The important thing was we did this on our own terms. Judgment was not going to be sent to Geneva or the Hague … We had this Commission on Truth and Friendship we established between East Timor and Indonesia, which just released its findings. This was the way we wanted to resolve the issue. This was sufficient. Of course, it was not sufficient for the NGOs in Washington and Geneva.
What is the biggest challenge to America's image abroad?
Ultimately, it's domestic performance. If there is a fairer America, as symbolized by this hope given by Obama, it will do a lot of good. If you treat your own citizens, especially your minorities, much better it will create a much more important message than anything the secretary of state or the president of the United States talks about. I gave up on diplomacy when I was ambassador in Britain. The real diplomacy was being done by bankers and traders. The embassy was just a post office.
Barack Obama has a real fan base in some middle-class Indonesian households. What do you think would change from having that experience in the White House?

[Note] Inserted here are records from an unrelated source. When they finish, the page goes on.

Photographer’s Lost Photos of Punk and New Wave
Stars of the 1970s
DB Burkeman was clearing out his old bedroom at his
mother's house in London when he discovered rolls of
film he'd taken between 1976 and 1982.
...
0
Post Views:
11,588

As I read from his books, I would hope that would create a sense of mission. That things can be improved. I would hope he would create the terms and conditions of a more perfect union … The United States has replaced Great Britain as the power where the sun never sets. Now the sun never sets on the back of the American GI. They are everywhere across the world. You have a $550 billion defense budget, which is equal to our GDP. My yearly defense budget is your defense budget maybe for one day and a half.
So you want to be friends with America, then?
I would like to engage Indonesians, particularly poor Muslims, that under Obama, America will be a much better force for good for the world. That its size, reach, economic and political influence can provide hope … If he wins, it would create an optimism among Indonesians, particularly minorities, that perhaps in the next 10 to 15 years there can be a non-Javanese president in Indonesia. It's doable.